Acerca da capa do Twice the Humbling Sun, o que é que te inspiram as ilustrações da Helena Reis? Que pretendes que elas tragam ao álbum?

Não sei dizer... A capa existia, já pensada como capa, antes de o álbum estar feito. Não há uma ligação no sentido de a capa ilustrar a música. Acabou por mostrar-se adequada de forma um pouco lateral. Porque, de facto, faz lembrar o estar fechado, o escuro..., que se podem associar a este disco. Por isso, a ligação que eventualmente exista é puramente estética.

Numa retrospectiva ao trabalho desenvolvido sob a égide da Bor Land, que balanço fazes desse período na editora nortenha?

Positivíssimo! Às vezes é necessário inventar formas de fazer algumas coisas quando pura e simplesmente não há dinheiro. Mas as pessoas que estão na editora são entusiastas da música, são excelentes pessoas, de forma que o trabalho ganha uma dimensão de prazer. E apercebemo-nos que são dedicadíssimos ao que fazemos, dão sugestões sempre que temos dúvidas, dão apoio. É no fundo uma comunidade com um propósito. E isso já é um valor em si, independentemente dos resultados que se irão obter.

É também uma casa que alberga trabalhos com que te identificas, suponho.

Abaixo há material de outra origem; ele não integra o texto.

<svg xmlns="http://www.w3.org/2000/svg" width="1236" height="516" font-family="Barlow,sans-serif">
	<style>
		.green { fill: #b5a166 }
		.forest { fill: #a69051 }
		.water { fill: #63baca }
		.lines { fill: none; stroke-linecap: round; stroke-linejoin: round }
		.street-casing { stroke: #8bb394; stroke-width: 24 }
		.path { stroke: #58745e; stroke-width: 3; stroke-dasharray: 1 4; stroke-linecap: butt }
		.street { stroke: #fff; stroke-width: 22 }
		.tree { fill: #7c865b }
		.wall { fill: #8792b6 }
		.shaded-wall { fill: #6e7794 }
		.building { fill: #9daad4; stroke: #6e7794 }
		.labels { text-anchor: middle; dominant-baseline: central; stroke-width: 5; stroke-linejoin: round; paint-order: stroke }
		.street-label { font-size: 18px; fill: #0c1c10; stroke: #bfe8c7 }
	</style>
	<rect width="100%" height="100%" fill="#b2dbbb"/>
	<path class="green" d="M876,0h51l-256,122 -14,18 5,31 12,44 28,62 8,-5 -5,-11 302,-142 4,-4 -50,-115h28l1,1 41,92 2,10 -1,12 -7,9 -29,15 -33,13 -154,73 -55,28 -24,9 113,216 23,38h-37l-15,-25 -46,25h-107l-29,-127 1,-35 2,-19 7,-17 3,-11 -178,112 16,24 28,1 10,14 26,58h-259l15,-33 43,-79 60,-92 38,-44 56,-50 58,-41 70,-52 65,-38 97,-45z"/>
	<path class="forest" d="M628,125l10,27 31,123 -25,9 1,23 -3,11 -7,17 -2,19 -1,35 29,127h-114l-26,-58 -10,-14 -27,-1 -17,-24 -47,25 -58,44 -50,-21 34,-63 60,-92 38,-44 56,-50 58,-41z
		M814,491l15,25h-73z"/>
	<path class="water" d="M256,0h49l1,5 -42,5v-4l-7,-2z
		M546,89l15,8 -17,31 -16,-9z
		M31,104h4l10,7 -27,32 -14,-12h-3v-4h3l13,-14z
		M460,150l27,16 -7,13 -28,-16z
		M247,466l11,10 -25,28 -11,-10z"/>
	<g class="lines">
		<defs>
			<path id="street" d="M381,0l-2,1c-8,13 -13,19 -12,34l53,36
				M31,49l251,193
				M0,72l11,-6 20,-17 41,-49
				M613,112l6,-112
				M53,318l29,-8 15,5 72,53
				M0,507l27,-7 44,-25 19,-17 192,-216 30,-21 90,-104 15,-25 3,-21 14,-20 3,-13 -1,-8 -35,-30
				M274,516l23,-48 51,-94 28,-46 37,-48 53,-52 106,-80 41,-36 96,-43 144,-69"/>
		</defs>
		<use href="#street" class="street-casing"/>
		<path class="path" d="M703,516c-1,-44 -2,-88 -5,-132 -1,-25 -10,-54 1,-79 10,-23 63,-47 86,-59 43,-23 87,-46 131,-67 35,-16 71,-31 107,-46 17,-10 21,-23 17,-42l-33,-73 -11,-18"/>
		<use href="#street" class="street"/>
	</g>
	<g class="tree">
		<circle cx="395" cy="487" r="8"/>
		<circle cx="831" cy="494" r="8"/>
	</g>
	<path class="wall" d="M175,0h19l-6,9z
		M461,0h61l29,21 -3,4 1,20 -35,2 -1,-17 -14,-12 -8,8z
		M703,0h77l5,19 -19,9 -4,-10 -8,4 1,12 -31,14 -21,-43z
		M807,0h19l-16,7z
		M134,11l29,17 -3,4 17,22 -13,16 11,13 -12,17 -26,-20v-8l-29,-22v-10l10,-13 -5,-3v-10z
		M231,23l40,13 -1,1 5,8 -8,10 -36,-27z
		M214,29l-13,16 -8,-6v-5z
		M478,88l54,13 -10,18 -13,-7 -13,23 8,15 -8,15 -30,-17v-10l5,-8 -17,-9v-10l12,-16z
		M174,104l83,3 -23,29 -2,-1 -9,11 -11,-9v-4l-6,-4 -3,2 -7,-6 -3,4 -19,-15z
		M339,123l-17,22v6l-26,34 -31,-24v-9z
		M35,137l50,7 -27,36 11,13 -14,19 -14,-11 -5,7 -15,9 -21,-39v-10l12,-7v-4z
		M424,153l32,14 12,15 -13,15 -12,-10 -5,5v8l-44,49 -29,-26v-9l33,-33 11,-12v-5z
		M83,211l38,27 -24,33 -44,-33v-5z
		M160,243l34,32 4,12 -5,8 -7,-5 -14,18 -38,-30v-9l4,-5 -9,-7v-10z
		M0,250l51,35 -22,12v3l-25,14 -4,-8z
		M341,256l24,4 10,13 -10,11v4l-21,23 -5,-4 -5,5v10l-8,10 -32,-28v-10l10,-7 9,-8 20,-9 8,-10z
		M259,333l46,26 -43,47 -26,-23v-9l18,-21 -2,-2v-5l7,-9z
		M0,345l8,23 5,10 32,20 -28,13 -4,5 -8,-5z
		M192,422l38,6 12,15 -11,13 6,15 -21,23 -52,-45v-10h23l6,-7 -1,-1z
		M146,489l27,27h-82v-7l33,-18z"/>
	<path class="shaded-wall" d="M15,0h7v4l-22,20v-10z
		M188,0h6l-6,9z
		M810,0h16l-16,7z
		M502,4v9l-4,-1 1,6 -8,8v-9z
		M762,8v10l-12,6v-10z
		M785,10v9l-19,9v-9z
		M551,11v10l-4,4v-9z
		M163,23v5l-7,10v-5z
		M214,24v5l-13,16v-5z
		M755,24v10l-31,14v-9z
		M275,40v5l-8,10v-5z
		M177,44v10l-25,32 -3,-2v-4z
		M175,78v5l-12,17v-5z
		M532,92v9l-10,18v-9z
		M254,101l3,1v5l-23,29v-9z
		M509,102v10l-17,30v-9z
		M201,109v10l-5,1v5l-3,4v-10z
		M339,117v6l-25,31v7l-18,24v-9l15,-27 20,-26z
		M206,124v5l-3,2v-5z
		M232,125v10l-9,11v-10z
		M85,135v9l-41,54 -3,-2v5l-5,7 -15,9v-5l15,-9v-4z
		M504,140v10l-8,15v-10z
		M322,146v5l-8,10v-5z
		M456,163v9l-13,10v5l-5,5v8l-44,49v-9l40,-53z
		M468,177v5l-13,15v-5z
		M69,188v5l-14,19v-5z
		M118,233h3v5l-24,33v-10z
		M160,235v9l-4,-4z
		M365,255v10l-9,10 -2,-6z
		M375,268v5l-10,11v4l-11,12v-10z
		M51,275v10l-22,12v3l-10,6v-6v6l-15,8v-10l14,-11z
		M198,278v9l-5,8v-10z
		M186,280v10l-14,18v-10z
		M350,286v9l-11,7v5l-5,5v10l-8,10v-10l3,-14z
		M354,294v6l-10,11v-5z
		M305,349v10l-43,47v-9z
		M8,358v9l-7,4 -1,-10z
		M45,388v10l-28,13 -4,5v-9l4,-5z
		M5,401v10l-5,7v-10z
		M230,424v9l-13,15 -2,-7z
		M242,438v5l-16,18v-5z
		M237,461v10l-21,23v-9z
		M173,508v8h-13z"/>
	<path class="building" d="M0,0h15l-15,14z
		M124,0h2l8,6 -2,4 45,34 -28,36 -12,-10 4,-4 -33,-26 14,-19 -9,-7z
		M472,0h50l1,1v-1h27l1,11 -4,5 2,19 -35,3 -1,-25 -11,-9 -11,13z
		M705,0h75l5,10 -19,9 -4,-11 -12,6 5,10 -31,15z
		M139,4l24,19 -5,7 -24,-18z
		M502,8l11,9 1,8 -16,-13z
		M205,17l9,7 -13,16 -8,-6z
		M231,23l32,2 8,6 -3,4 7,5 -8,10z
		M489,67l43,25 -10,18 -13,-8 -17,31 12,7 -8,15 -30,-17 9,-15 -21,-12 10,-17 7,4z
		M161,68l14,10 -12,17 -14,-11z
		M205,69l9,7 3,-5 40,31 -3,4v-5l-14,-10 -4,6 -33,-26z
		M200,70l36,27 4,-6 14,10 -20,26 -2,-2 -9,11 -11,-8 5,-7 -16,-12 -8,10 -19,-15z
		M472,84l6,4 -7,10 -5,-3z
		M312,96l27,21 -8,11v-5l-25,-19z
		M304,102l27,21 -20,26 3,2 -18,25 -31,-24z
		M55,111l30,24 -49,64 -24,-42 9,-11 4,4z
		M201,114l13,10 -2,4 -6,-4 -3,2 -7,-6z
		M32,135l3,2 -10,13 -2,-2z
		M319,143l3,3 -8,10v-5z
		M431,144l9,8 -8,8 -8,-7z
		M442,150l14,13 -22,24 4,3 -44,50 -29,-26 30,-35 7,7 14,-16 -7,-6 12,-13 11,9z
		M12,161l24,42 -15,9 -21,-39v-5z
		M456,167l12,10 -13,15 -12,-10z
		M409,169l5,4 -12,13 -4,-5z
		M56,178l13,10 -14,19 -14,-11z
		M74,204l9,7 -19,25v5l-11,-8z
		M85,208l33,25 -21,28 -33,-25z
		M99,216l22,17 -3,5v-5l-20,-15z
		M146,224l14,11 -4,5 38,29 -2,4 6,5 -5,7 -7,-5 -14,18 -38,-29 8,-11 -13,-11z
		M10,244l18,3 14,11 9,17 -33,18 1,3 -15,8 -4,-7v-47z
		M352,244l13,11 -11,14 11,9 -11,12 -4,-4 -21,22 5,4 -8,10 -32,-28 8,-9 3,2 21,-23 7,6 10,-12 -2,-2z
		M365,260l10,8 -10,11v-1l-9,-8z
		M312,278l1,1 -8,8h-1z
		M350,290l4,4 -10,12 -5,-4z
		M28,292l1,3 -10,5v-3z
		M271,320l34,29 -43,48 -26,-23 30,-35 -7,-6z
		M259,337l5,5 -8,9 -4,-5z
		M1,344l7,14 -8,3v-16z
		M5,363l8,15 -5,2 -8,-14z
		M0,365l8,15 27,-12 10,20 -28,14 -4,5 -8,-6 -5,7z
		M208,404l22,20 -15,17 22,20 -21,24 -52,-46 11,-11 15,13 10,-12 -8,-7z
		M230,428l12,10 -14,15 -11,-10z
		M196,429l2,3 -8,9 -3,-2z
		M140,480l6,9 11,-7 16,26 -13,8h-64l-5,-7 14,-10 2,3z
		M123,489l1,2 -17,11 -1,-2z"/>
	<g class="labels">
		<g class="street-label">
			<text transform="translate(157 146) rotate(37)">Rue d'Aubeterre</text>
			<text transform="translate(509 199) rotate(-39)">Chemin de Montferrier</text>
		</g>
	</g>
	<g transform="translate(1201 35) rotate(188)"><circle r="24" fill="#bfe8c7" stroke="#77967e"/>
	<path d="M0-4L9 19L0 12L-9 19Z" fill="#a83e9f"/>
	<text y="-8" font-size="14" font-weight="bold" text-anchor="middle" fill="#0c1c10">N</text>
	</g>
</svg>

Sim, exactamente. Ainda por cima tens o prazer de fazer parte de um lote de artistas que, em parte, não conhecias e em quem descobres imenso valor. E há trocas de impressões, de opiniões. Sente-se actividade.

Que rota pensas seguir no futuro? Em que sentido o projecto Old Jerusalem deve evoluir?

Eu sei que vai haver mais um disco, porque está praticamente todo escrito. Para lá desse próximo disco, pode não fazer sentido voltar a escrever. Não quero repetir ad eternum uma ideia. Se as coisas se esgotarem em termos criativos, deixa de haver razão para continuar. Mas posso enveredar por outros caminhos. Que caminhos serão, ainda não faço ideia. Está tudo em aberto.